This complex of exhibition halls for the 1972 International Trade Fair was planned, designed and constructed in 22 months. Its large-span cast-in-situ concrete space frames were the first of their kind to be built in the world.
The choice of shape and form of the structural system was driven by its potential versatility: it contains an enclosure with a column-free main hall of 6700 sq.m, and four smaller halls adding an additional 7500 sq.m, under its roof structure. After investigating multiple alternatives, such as folded plates and hyperbolic paraboloids, a space frame system with a truncated pyramid as the basic module and overall form was adopted. Steel or pre-cast concrete would have been obvious choices of material for such a space frame, but the constraints of the available construction technology of that time necessitated the use of in-situ concrete.
After rigorous investigations into pyramid geometry, the rhombic section developed for all the members of this very large building may well be the secret of its ultimate delicate and light appearance. With chamfered faces of just 25cm in the Hall of Nations and 23cm in the Halls of Industries, and interface angles drawn from the slopes of its members, the robust rhombus allowed for the in-situ construction of the space frame where as many as nine to twelve members come together at one node. The innovative resolution of the nodes in this way provided the requisite strength at the node to absorb the heavy compressive or tensile forces from the members.

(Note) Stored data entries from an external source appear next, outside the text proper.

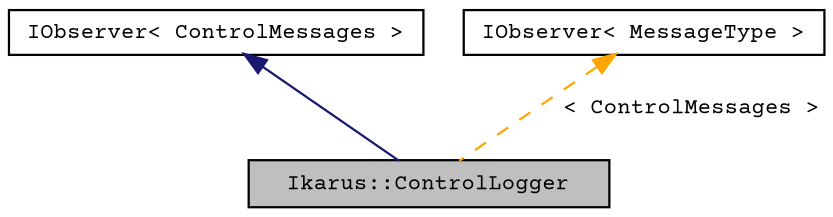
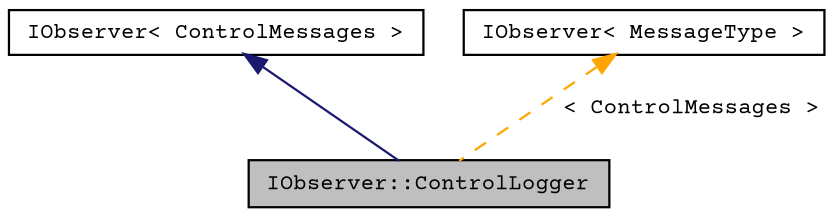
  digraph {
    fontname="Courier Prime"
    node [color=black fillcolor=white fontname="Courier Prime" fontsize=10 shape=record style=filled]
    edge [dir=back fontname="Courier Prime" fontsize=10 labelfontname=Helvetica labelfontsize=10]
-   n1 [fillcolor=grey75 fontcolor=black height=0.2 label="Ikarus::ControlLogger" width=0.4]
+   n1 [fillcolor=grey75 fontcolor=black height=0.2 label="IObserver::ControlLogger" width=0.4]
    n2 [height=0.2 label="IObserver\< ControlMessages \>" width=0.4]
    n3 [height=0.2 label="IObserver\< MessageType \>" width=0.4]
    n2 -> n1 [color=midnightblue style=solid]
    n3 -> n1 [color=orange label=" \< ControlMessages \>" style=dashed]
  }
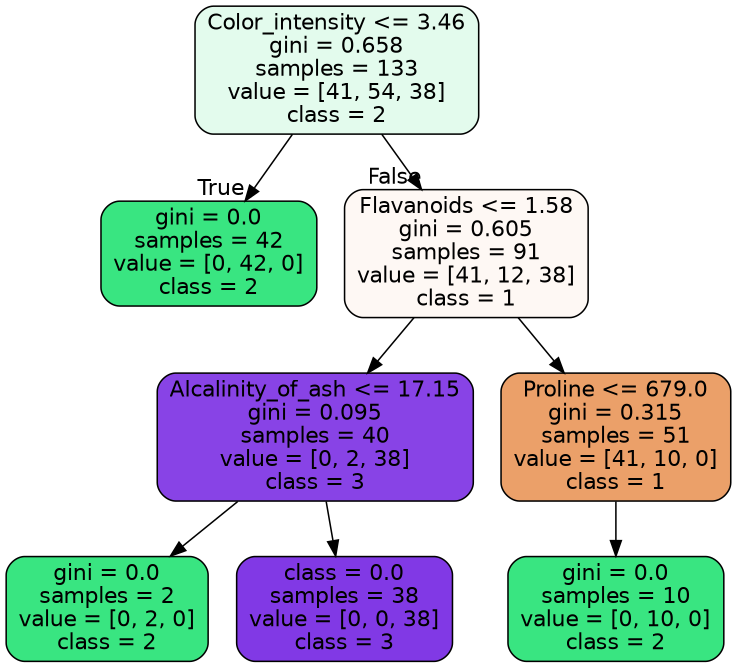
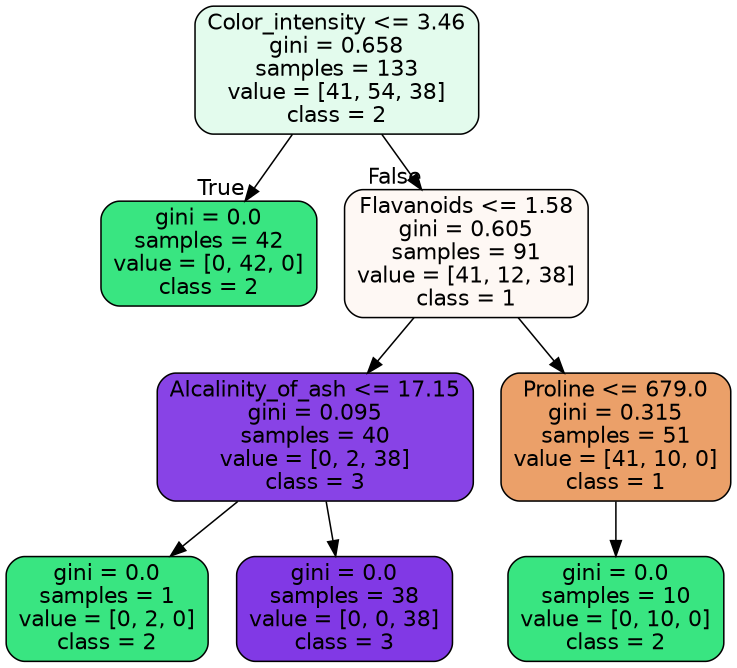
  digraph {
    node [color=black fillcolor="#39e581" fontname=helvetica shape=box style="filled, rounded"]
    edge [fontname=helvetica]
    n1 [fillcolor="#e3fbed" label="Color_intensity <= 3.46\ngini = 0.658\nsamples = 133\nvalue = [41, 54, 38]\nclass = 2"]
    n2 [label="gini = 0.0\nsamples = 42\nvalue = [0, 42, 0]\nclass = 2"]
    n3 [fillcolor="#fef8f4" label="Flavanoids <= 1.58\ngini = 0.605\nsamples = 91\nvalue = [41, 12, 38]\nclass = 1"]
    n4 [fillcolor="#8843e6" label="Alcalinity_of_ash <= 17.15\ngini = 0.095\nsamples = 40\nvalue = [0, 2, 38]\nclass = 3"]
    n5 [fillcolor="#eba069" label="Proline <= 679.0\ngini = 0.315\nsamples = 51\nvalue = [41, 10, 0]\nclass = 1"]
-   n6 [label="gini = 0.0\nsamples = 2\nvalue = [0, 2, 0]\nclass = 2"]
-   n7 [fillcolor="#8139e5" label="class = 0.0\nsamples = 38\nvalue = [0, 0, 38]\nclass = 3"]
+   n6 [label="gini = 0.0\nsamples = 1\nvalue = [0, 2, 0]\nclass = 2"]
+   n7 [fillcolor="#8139e5" label="gini = 0.0\nsamples = 38\nvalue = [0, 0, 38]\nclass = 3"]
    n8 [label="gini = 0.0\nsamples = 10\nvalue = [0, 10, 0]\nclass = 2"]
    n1 -> n2 [headlabel=True labelangle=45 labeldistance=2.5]
    n1 -> n3 [headlabel=False labelangle=-45 labeldistance=2.5]
    n3 -> n4
    n3 -> n5
    n4 -> n6
    n4 -> n7
    n5 -> n8
  }
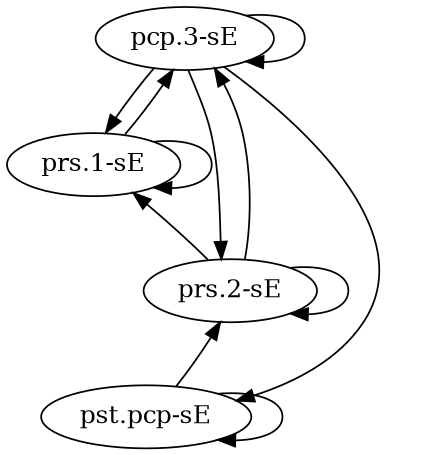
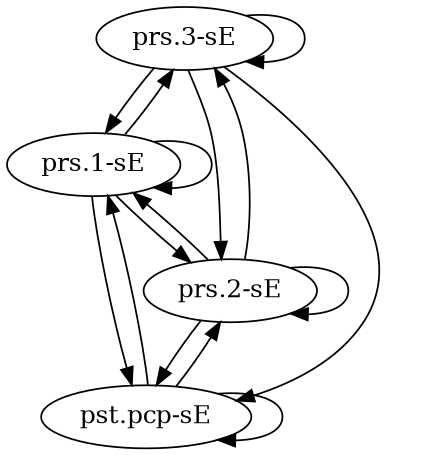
  digraph {
    node [tense=prs weight=1.0]
    edge [weight=1.0]
-   "prs.3-sE" [cell="prs.3" label="pcp.3-sE"]
+   "prs.3-sE" [cell="prs.3"]
    "prs.1-sE" [cell="prs.1"]
    "pst.pcp-sE" [cell="pst.pcp" tense="pst.pcp" weight=0.15]
    "prs.2-sE" [cell="prs.2"]
    "prs.3-sE" -> "prs.3-sE"
    "prs.3-sE" -> "prs.1-sE"
    "prs.3-sE" -> "pst.pcp-sE" [weight=0.0465]
    "prs.3-sE" -> "prs.2-sE"
    "prs.1-sE" -> "prs.3-sE"
    "prs.1-sE" -> "prs.1-sE"
+   "prs.1-sE" -> "pst.pcp-sE" [weight=0.0465]
+   "prs.1-sE" -> "prs.2-sE"
+   "pst.pcp-sE" -> "prs.1-sE" [weight=0.0]
    "pst.pcp-sE" -> "pst.pcp-sE" [weight=0.15]
    "pst.pcp-sE" -> "prs.2-sE" [weight=0.0]
    "prs.2-sE" -> "prs.3-sE"
    "prs.2-sE" -> "prs.1-sE"
+   "prs.2-sE" -> "pst.pcp-sE" [weight=0.0465]
    "prs.2-sE" -> "prs.2-sE"
  }
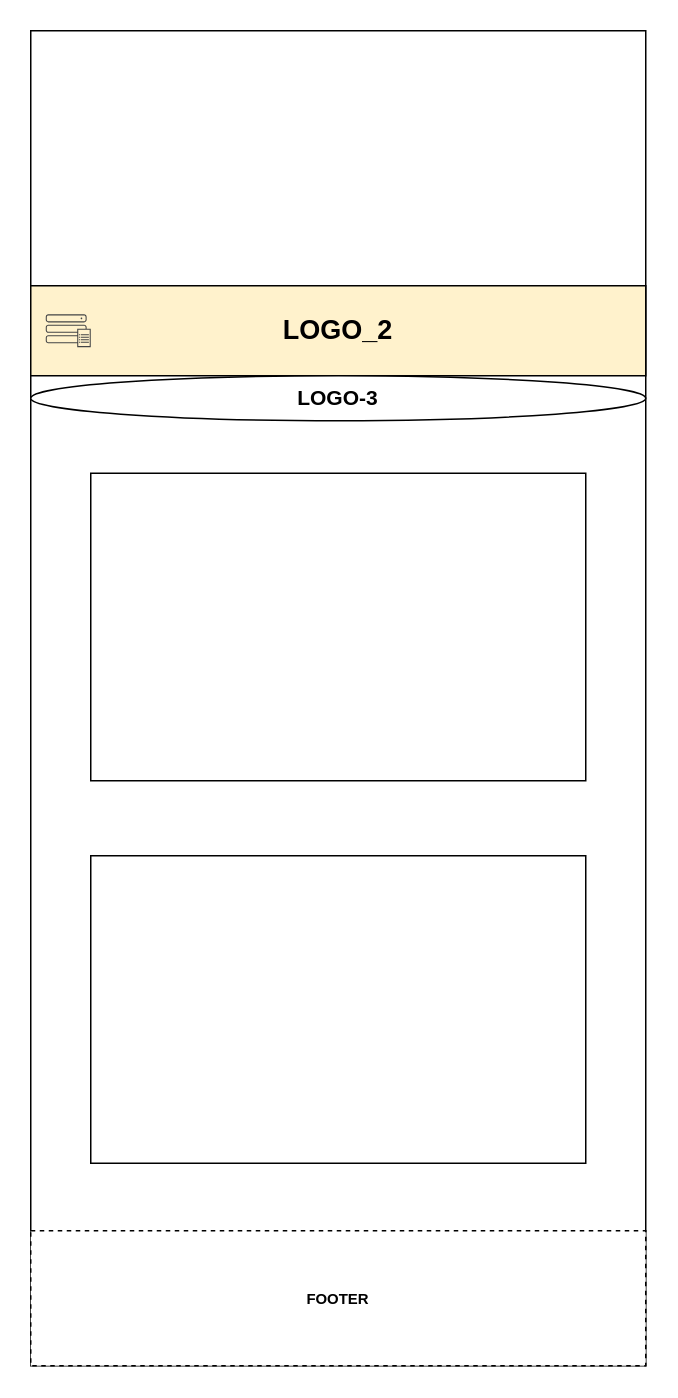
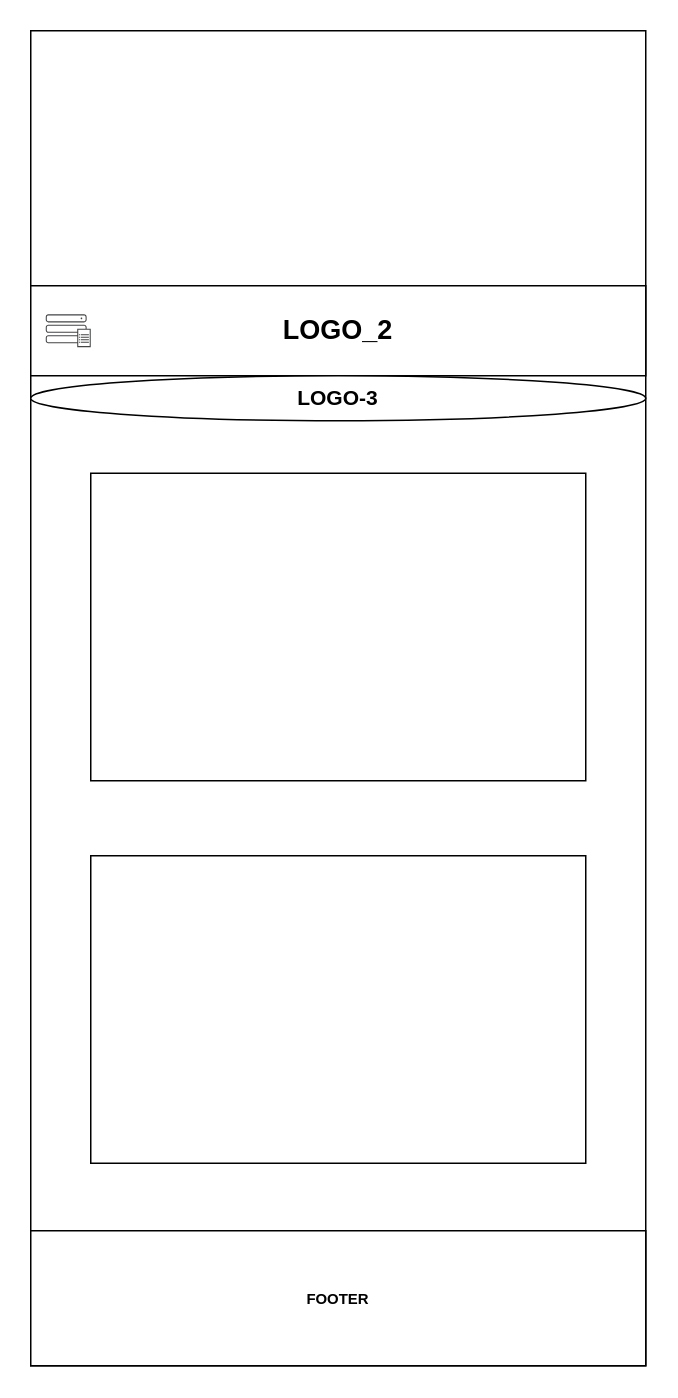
  <mxCell id="0" />
  <mxCell id="1" parent="0" />
  <mxCell id="2" value="" style="rounded=0;whiteSpace=wrap;html=1;" vertex="1" parent="1"><mxGeometry x="20" y="20" width="410" height="890" as="geometry" /></mxCell>
- <mxCell id="3" value="&lt;h2&gt;LOGO_2&lt;/h2&gt;" style="rounded=0;whiteSpace=wrap;html=1;fillColor=#fff2cc;" vertex="1" parent="1"><mxGeometry x="20" y="190" width="410" height="60" as="geometry" /></mxCell>
+ <mxCell id="3" value="&lt;h2&gt;LOGO_2&lt;/h2&gt;" style="rounded=0;whiteSpace=wrap;html=1;" vertex="1" parent="1"><mxGeometry x="20" y="190" width="410" height="60" as="geometry" /></mxCell>
  <mxCell id="4" value="" style="sketch=0;pointerEvents=1;shadow=0;dashed=0;html=1;strokeColor=none;fillColor=#434445;aspect=fixed;labelPosition=center;verticalLabelPosition=bottom;verticalAlign=top;align=center;outlineConnect=0;shape=mxgraph.vvd.array_manager;" vertex="1" parent="1"><mxGeometry x="30" y="209.05" width="30" height="21.9" as="geometry" /></mxCell>
  <mxCell id="5" value="&lt;h3&gt;LOGO-3&lt;/h3&gt;" style="ellipse;whiteSpace=wrap;html=1;" vertex="1" parent="1"><mxGeometry x="20" y="250" width="410" height="30" as="geometry" /></mxCell>
  <mxCell id="6" value="" style="rounded=0;whiteSpace=wrap;html=1;" vertex="1" parent="1"><mxGeometry x="60" y="315" width="330" height="205" as="geometry" /></mxCell>
  <mxCell id="7" style="edgeStyle=orthogonalEdgeStyle;rounded=0;orthogonalLoop=1;jettySize=auto;html=1;exitX=0.5;exitY=1;exitDx=0;exitDy=0;" edge="1" parent="1" source="6" target="6"><mxGeometry relative="1" as="geometry" /></mxCell>
  <mxCell id="8" value="" style="rounded=0;whiteSpace=wrap;html=1;" vertex="1" parent="1"><mxGeometry x="60" y="570" width="330" height="205" as="geometry" /></mxCell>
- <mxCell id="9" value="&lt;h5&gt;FOOTER&lt;/h5&gt;" style="rounded=0;whiteSpace=wrap;html=1;dashed=1;" vertex="1" parent="1"><mxGeometry x="20" y="820" width="410" height="90" as="geometry" /></mxCell>
+ <mxCell id="9" value="&lt;h5&gt;FOOTER&lt;/h5&gt;" style="rounded=0;whiteSpace=wrap;html=1;" vertex="1" parent="1"><mxGeometry x="20" y="820" width="410" height="90" as="geometry" /></mxCell>
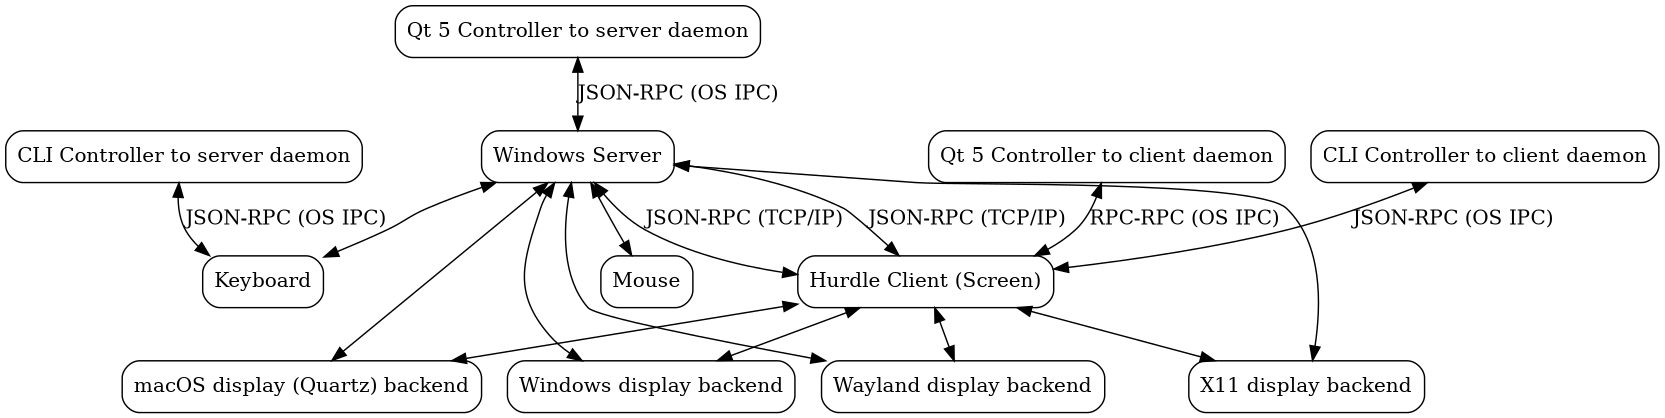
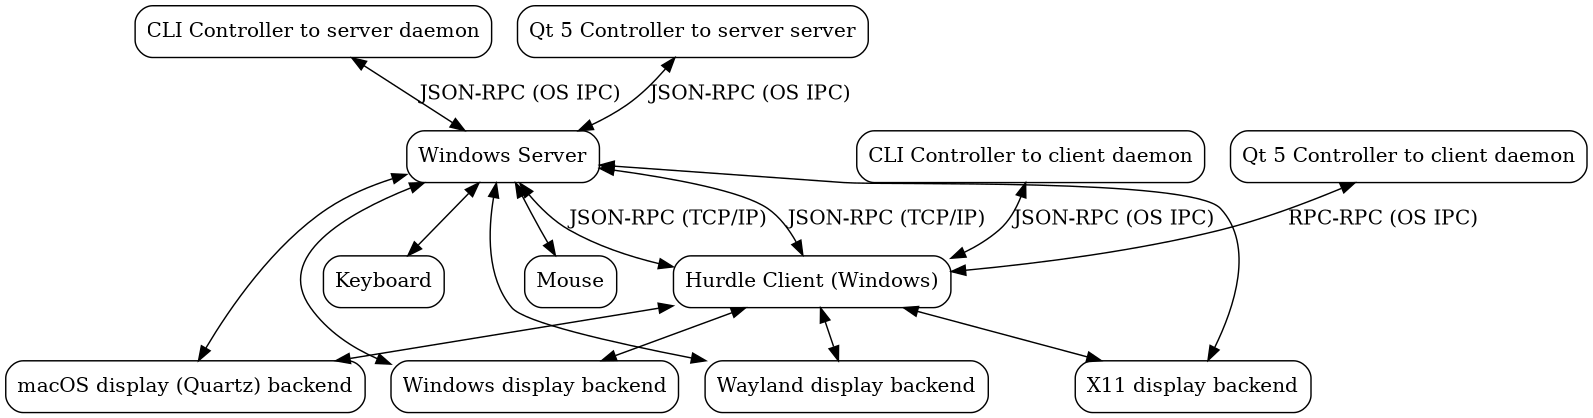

The large truncated pyramids of both structures are composites of smaller unit pyramids. The Hall of Nations consists of units of a 4.9m x 4.9m base and 3.5m height which form the 73m x 73m pyramid, truncated at the height of 30m with a roof span of 39m x 39m. The Halls of Industries are four 18m-high pyramids of 40m x 40m base, with truncated roofs of 22m x 22m, made of units that are 2.6m high and 3.6m x 3.6m at the base. The configuration of both these basic pyramids is such that all members of the square base and the four triangular sides have the same length, finally allowing the same building slope and the angle of this basic unit at 54°44’8”.